• [What you have to do]
Write every record out again exactly as shown below.

• [Information given]
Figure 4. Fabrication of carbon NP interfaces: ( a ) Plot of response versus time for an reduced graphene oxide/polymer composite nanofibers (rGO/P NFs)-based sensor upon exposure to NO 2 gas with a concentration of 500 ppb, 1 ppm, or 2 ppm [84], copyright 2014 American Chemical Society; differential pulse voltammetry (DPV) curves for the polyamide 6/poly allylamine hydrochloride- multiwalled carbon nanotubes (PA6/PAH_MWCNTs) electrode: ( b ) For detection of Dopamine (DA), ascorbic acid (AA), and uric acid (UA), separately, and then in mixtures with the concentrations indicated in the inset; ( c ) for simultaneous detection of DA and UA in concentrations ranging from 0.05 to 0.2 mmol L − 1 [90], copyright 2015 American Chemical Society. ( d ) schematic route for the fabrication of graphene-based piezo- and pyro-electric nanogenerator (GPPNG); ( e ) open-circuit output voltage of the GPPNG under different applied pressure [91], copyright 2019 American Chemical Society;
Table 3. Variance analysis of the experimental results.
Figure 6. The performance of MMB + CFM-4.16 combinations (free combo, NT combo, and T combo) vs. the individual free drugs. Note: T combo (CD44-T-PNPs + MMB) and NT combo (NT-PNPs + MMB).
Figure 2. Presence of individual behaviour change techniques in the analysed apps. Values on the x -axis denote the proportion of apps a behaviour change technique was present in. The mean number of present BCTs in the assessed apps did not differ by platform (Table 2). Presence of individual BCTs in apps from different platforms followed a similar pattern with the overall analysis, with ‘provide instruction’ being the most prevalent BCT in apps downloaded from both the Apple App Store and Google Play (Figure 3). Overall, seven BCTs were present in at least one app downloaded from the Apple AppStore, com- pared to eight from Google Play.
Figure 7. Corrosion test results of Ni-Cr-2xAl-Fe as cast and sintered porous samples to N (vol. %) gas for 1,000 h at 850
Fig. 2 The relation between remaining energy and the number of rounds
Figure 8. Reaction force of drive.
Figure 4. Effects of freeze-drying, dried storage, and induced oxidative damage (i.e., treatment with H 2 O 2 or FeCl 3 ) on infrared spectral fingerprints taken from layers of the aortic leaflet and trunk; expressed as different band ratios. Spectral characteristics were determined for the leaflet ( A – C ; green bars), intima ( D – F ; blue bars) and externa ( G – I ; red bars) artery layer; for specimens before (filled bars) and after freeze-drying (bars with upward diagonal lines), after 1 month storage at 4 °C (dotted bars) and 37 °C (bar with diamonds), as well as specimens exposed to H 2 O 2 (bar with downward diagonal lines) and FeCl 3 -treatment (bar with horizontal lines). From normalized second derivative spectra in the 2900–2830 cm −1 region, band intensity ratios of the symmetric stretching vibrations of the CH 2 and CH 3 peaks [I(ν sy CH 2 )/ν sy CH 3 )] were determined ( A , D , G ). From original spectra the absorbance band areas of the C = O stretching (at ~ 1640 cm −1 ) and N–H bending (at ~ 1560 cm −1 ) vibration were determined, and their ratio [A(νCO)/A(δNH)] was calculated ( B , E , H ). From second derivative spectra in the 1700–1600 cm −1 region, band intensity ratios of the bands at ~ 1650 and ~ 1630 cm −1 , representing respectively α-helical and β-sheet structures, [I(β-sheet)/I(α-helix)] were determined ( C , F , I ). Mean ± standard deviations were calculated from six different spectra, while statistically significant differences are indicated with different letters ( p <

• [Written reply]
Figure 4. Fabrication of carbon NP interfaces: ( a ) Plot of response versus time for an reduced graphene oxide/polymer composite nanofibers (rGO/P NFs)-based sensor upon exposure to NO 2 gas with a concentration of 500 ppb, 1 ppm, or 2 ppm [84], copyright 2014 American Chemical Society; differential pulse voltammetry (DPV) curves for the polyamide 6/poly allylamine hydrochloride- multiwalled carbon nanotubes (PA6/PAH_MWCNTs) electrode: ( b ) For detection of Dopamine (DA), ascorbic acid (AA), and uric acid (UA), separately, and then in mixtures with the concentrations indicated in the inset; ( c ) for simultaneous detection of DA and UA in concentrations ranging from 0.05 to 0.2 mmol L − 1 [90], copyright 2015 American Chemical Society. ( d ) schematic route for the fabrication of graphene-based piezo- and pyro-electric nanogenerator (GPPNG); ( e ) open-circuit output voltage of the GPPNG under different applied pressure [91], copyright 2019 American Chemical Society;
Table 3. Variance analysis of the experimental results.
Figure 6. The performance of MMB + CFM-4.16 combinations (free combo, NT combo, and T combo) vs. the individual free drugs. Note: T combo (CD44-T-PNPs + MMB) and NT combo (NT-PNPs + MMB).
Figure 2. Presence of individual behaviour change techniques in the analysed apps. Values on the x -axis denote the proportion of apps a behaviour change technique was present in. The mean number of present BCTs in the assessed apps did not differ by platform (Table 2). Presence of individual BCTs in apps from different platforms followed a similar pattern with the overall analysis, with ‘provide instruction’ being the most prevalent BCT in apps downloaded from both the Apple App Store and Google Play (Figure 3). Overall, seven BCTs were present in at least one app downloaded from the Apple AppStore, com- pared to eight from Google Play.
Figure 7. Corrosion test results of Ni-Cr-2xAl-Fe as cast and sintered porous samples to N (vol. %) gas for 1,000 h at 850
Fig. 2 The relation between remaining energy and the number of rounds
Figure 8. Reaction force of drive.
Figure 4. Effects of freeze-drying, dried storage, and induced oxidative damage (i.e., treatment with H 2 O 2 or FeCl 3 ) on infrared spectral fingerprints taken from layers of the aortic leaflet and trunk; expressed as different band ratios. Spectral characteristics were determined for the leaflet ( A – C ; green bars), intima ( D – F ; blue bars) and externa ( G – I ; red bars) artery layer; for specimens before (filled bars) and after freeze-drying (bars with upward diagonal lines), after 1 month storage at 4 °C (dotted bars) and 37 °C (bar with diamonds), as well as specimens exposed to H 2 O 2 (bar with downward diagonal lines) and FeCl 3 -treatment (bar with horizontal lines). From normalized second derivative spectra in the 2900–2830 cm −1 region, band intensity ratios of the symmetric stretching vibrations of the CH 2 and CH 3 peaks [I(ν sy CH 2 )/ν sy CH 3 )] were determined ( A , D , G ). From original spectra the absorbance band areas of the C = O stretching (at ~ 1640 cm −1 ) and N–H bending (at ~ 1560 cm −1 ) vibration were determined, and their ratio [A(νCO)/A(δNH)] was calculated ( B , E , H ). From second derivative spectra in the 1700–1600 cm −1 region, band intensity ratios of the bands at ~ 1650 and ~ 1630 cm −1 , representing respectively α-helical and β-sheet structures, [I(β-sheet)/I(α-helix)] were determined ( C , F , I ). Mean ± standard deviations were calculated from six different spectra, while statistically significant differences are indicated with different letters ( p <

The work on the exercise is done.